Activity => Rewrite the rows starting at the line containing "This is a set" and ending after the line containing "0.032722, -0.583362, 1.018728]]", replacing "trails" with "follows" and keeping everything else the same. Leave the picture lines out of your answer.

Records shown =>
++++
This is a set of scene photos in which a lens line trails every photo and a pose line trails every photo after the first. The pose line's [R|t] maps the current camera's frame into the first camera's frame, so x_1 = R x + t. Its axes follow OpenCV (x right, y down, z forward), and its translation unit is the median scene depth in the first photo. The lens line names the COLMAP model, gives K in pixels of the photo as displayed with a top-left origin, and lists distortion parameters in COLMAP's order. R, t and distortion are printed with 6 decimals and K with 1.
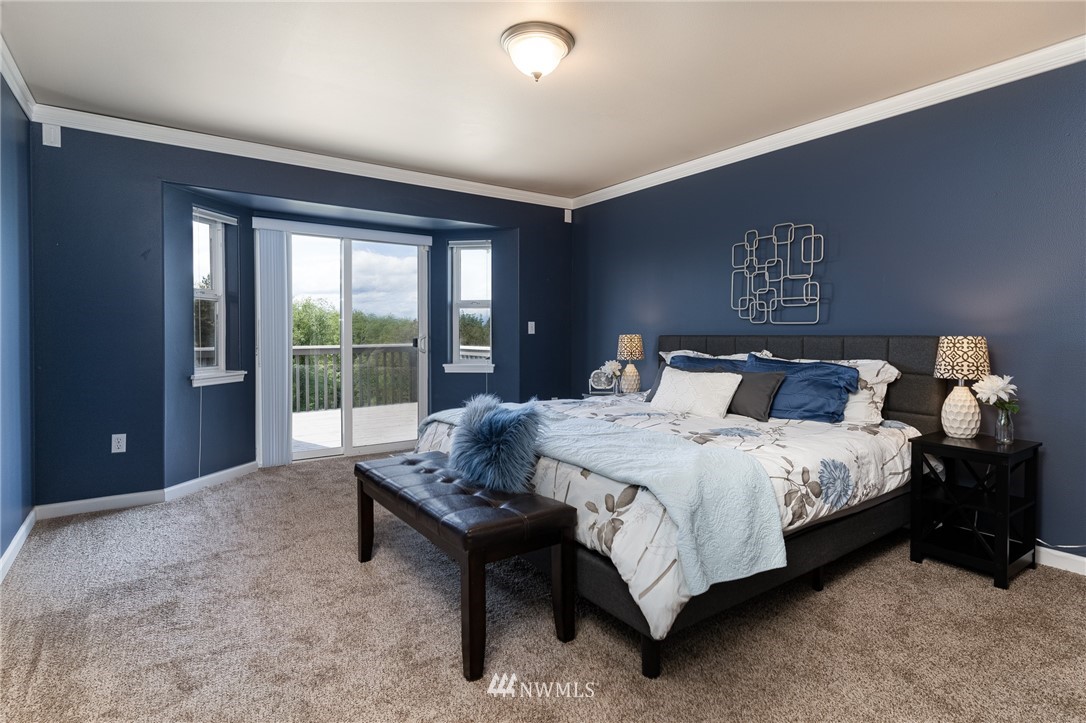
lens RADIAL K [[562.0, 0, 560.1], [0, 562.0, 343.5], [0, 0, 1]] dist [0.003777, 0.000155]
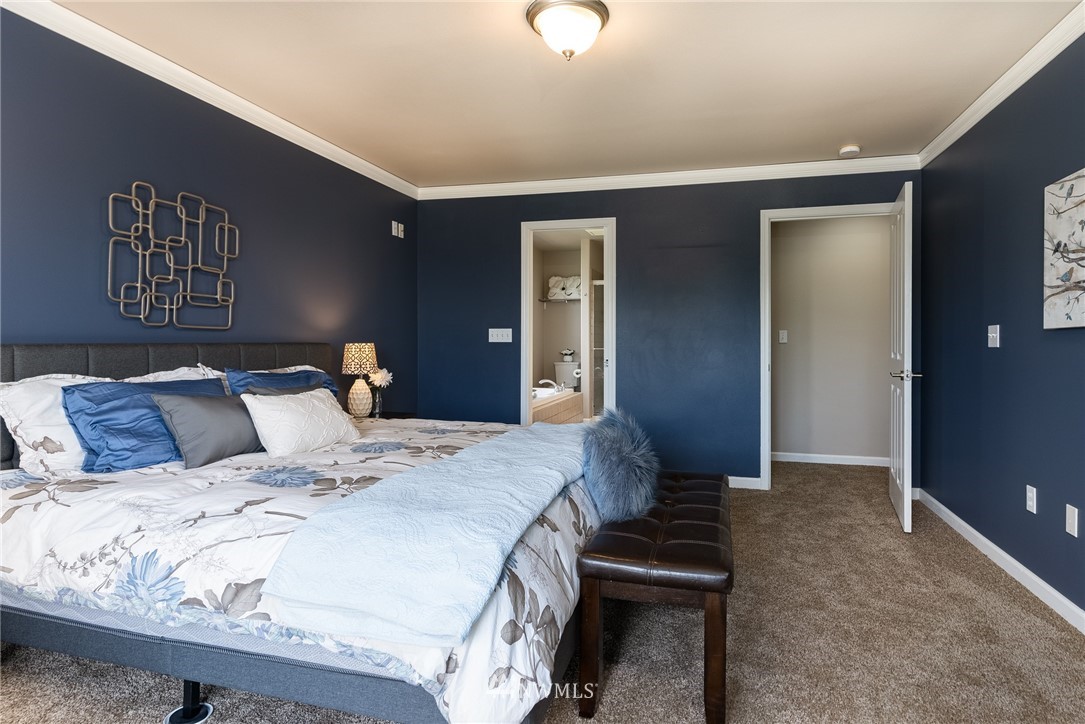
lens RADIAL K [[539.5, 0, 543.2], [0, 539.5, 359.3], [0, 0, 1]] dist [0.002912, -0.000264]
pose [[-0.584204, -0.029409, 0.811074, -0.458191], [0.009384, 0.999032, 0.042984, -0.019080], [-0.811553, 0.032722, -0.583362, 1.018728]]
++++
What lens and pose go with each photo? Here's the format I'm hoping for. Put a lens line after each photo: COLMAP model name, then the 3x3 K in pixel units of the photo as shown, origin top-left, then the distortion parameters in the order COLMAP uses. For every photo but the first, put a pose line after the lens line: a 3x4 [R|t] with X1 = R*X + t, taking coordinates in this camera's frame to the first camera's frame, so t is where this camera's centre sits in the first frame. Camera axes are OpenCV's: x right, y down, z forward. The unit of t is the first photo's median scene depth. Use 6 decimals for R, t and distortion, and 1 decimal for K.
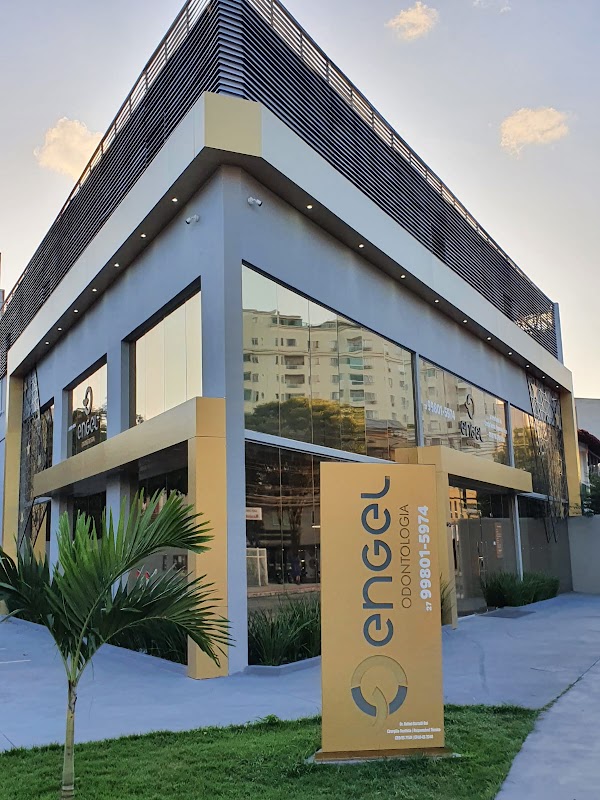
++++
Result of this task =>
This is a set of scene photos in which a lens line follows every photo and a pose line follows every photo after the first. The pose line's [R|t] maps the current camera's frame into the first camera's frame, so x_1 = R x + t. Its axes follow OpenCV (x right, y down, z forward), and its translation unit is the median scene depth in the first photo. The lens line names the COLMAP model, gives K in pixels of the photo as displayed with a top-left origin, and lists distortion parameters in COLMAP's order. R, t and distortion are printed with 6 decimals and K with 1.
lens RADIAL K [[562.0, 0, 560.1], [0, 562.0, 343.5], [0, 0, 1]] dist [0.003777, 0.000155]
lens RADIAL K [[539.5, 0, 543.2], [0, 539.5, 359.3], [0, 0, 1]] dist [0.002912, -0.000264]
pose [[-0.584204, -0.029409, 0.811074, -0.458191], [0.009384, 0.999032, 0.042984, -0.019080], [-0.811553, 0.032722, -0.583362, 1.018728]]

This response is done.